Maxi López protagoniza un nuevo escándalo judicial tras el fin del contrato de alquiler de su lujoso piso en el Chateau Libertador. El exfutbolista reclama una cifra millonaria por daños, pero la contraparte contraatacó con una denuncia que lo expone a una posible pena de prisión.
El departamento de la polémica
De acuerdo con la denuncia presentada por Maxi López, el departamento del piso 35 del Chateau Libertador tenía pisos rayados, anafes rotos, azulejos agujereados, electrodomésticos dañados y sectores de la cocina deteriorados.
El conflicto estalló cuando López recuperó su propiedad y constató, mediante un escribano, que el inmueble presentaba graves daños. Por este motivo, el empresario exigió el pago de $144.754.632 en concepto de daños y perjuicios, además de retener el depósito de garantía de su exinquilina.

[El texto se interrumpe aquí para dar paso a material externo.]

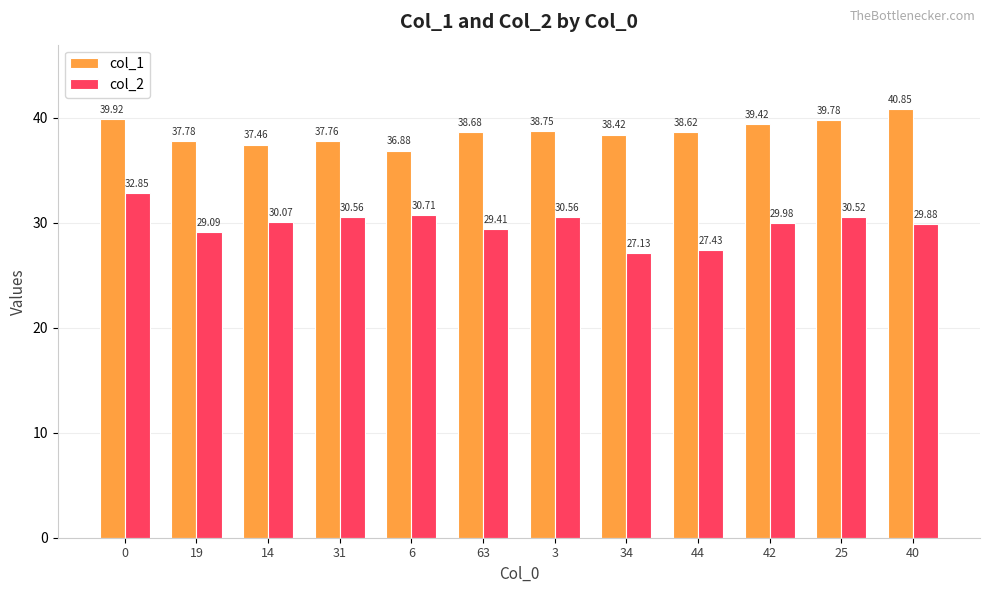

What is the total value across all series at 3?

69.3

La contraofensiva de la abogada
Natalia, la inquilina denunciada, no se quedó de brazos cruzados y presentó una contrademanda feroz. La mujer sostuvo que el exdelantero nunca entregó las facturas correspondientes ni inscribió el contrato ante la AFIP. Esta situación puso a López en la mira de la Justicia por presunta evasión impositiva, un delito bajo la Ley Penal Tributaria que contempla penas de cárcel.
La exinquilina respondió con una contrademanda que incluye una acusación por presunta evasión impositiva. La información fue revelada por Fernanda Iglesias en Puro Show, el programa de El Trece.

Además, la defensa de la mujer aportó chats y registros de cámaras de seguridad que demostraron que Maxi y su hijo Valentino ocuparon el departamento antes de que el contrato de alquiler finalizara formalmente.
Según la defensa de la inquilina, también existen cámaras de seguridad y recibos del restaurante del edificio que ubicarían a Maxi López y a su hijo Valentino en la propiedad durante enero y parte de febrero.